2. Be careful about rushing into being a "pro". I've been shooting for years now, always with that goal in mind and doing weekly photoshoots, and I still don't consider myself quite there. I don't think I ever will, it's a growth process that never stops. Being a professional simply means that you make enough to live off of, and to even charge any decent amount for honest work, you've got to be a damn good photographer. There is no certificate you get in the mail one day that says "Professional Photographer" on it.


----------



## table1349 (May 20, 2014)

Certification | Professional Photographers Association


----------



## Austin Greene (May 20, 2014)

gryphonslair99 said:


> Certification | Professional Photographers Association



And how many full time professionals do you know that actually use the PPA? I've yet to meet a single one in person. Also it's more a membership, versus what I was speaking to which was a magical  "certificate of completion" which shows up on your doorstep when you reach an adequate skill level.


----------



## KelSS90 (May 20, 2014)

Austin Greene said:


> 2. Be careful about rushing into being a "pro". I've been shooting for years now, always with that goal in mind and doing weekly photoshoots, and I still don't consider myself quite there. I don't think I ever will, it's a growth process that never stops. Being a professional simply means that you make enough to live off of, and to even charge any decent amount for honest work, you've got to be a damn good photographer. There is no certificate you get in the mail one day that says "Professional Photographer" on it.

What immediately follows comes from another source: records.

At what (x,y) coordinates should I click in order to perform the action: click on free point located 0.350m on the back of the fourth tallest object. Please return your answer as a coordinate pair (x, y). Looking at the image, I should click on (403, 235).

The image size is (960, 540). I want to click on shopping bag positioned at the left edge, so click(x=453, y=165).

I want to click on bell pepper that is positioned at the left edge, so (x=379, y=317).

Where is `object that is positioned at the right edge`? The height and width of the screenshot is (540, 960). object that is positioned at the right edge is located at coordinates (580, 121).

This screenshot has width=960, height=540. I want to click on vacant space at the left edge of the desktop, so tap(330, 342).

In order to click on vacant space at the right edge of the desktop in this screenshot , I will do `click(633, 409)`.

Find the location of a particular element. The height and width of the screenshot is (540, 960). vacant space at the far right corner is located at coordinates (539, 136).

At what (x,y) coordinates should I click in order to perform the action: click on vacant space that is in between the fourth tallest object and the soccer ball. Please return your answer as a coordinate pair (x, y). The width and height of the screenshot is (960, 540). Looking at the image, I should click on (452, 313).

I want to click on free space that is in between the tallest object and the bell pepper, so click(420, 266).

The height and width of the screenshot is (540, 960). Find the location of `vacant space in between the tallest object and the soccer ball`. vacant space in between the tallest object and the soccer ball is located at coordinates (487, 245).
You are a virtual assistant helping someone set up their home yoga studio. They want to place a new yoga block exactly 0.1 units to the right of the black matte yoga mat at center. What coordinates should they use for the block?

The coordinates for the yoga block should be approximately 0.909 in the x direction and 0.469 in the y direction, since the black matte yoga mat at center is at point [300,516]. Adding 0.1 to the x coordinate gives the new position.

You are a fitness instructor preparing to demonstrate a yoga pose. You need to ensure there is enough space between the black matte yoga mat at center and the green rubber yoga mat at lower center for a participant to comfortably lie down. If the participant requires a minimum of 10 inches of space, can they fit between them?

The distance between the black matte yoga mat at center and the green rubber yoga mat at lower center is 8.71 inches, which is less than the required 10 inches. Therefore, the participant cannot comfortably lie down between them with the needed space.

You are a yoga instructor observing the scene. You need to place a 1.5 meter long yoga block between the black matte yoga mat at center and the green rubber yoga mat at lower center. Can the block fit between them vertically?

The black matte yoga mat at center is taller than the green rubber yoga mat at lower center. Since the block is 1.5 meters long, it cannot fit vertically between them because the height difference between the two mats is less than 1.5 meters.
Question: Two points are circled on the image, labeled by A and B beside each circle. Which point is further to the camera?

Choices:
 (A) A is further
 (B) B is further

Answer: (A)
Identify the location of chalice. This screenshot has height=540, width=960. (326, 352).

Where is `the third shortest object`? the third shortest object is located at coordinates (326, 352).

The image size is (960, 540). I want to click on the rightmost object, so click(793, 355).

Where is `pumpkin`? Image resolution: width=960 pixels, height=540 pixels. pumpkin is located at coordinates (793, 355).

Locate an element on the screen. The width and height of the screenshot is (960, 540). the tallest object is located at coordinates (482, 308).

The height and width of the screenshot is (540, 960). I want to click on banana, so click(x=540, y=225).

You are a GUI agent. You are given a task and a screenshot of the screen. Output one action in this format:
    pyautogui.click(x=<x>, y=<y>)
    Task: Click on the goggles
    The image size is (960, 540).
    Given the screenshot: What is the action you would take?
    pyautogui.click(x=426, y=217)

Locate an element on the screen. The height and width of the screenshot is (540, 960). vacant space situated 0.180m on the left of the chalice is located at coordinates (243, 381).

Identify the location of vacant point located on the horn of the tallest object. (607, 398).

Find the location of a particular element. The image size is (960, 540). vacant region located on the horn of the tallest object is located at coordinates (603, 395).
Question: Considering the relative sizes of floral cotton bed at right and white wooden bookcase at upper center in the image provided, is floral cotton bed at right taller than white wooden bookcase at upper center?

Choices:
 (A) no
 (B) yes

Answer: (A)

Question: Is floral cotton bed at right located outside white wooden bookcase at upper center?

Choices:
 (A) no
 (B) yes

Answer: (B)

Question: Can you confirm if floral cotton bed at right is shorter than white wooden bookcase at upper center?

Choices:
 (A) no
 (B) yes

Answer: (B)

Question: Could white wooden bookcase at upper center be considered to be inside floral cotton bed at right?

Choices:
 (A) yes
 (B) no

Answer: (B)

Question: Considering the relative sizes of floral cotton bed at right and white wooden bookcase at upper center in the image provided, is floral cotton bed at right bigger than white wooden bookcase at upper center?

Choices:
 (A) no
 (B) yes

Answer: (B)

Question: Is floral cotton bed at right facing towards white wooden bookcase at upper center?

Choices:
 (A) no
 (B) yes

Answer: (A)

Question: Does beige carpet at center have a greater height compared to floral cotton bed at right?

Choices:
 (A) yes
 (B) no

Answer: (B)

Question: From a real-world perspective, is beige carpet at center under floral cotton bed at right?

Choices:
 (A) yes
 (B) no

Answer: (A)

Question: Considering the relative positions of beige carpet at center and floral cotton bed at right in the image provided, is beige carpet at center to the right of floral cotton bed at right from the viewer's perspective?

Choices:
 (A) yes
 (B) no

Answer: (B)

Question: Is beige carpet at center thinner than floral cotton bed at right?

This. I've had my first DSLR for about 8 months and love it. Have I thought about how wonderful it could be if in 5 years I can quit my day job and make photography a main source of income? Absolutely. But I have seen so many people rush into it, charge $250 for a family session, and get no where. Just this month I've started shooting for people that aren't close friends or family.... 1-2 "sessions" each weekend, most families or children. I am still doing it for FREE. Because honestly, there is still a chance I miss focus. Or I get home and notice some distracting shadows I didn't notice while shooting. Or a pose is a little unnatural. Maybe by the end of summer I'll be confident enough to charge $50 for my time. Maybe not. If anything, take it slow.


----------



## table1349 (May 20, 2014)

Austin Greene said:


> gryphonslair99 said:
> 
> 
> > Certification | Professional Photographers Association
> ...


Actually I know a half dozen or so at least.  It's not for the enthusiast professional, but rather for the full time - always striving to learn and improve professional.  Learn to improve their photographic skills as well as their business skills.  It's not something that you pay your money to and get a certificate.  You have to pass a written exam as well as submit a portfolio.  Some of the photos must be taken to a set of standards to demonstrate your competence, the rest are of your professional work.  Submitting a portfolio does not mean you will be certified.  They actually have defined standards that have to be met to be certified.


----------



## Steve5D (May 20, 2014)

Can I ask how old you are?


----------



## chuasam (Aug 4, 2014)

do not chase what you feel will pay well. 
choose what you really enjoy photographing...and then get good enough that someone will pay you.


----------



## astroNikon (Aug 4, 2014)

Once you start really getting into it, like when you first start thinking that you need a new lens, or lighting .. then you start realizing how much of an investment it is. --> http://www.thephotoforum.com/forum/general-shop-talk/357750-how-much-money-have-you-invested.html


----------



## waday (Aug 4, 2014)

gsgary said:


> Raymond_Mason said:
> 
> 
> > I think what I am going to purchase first is some Canon Telephoto zoom lens. Later when I get another better camera I can just use the same lenses. Me and my brother both are into this. My brother is more into film and is going to school for it. I think this is going to be a lot of fun.
> ...



+1. My first and only DSLR is a Canon XSI with a kit lens (that I bought new how many years ago). While I recognize that I need to upgrade, I don't want to upgrade until I know full well how to use the equipment that I have. Then, and only then, will I upgrade.


----------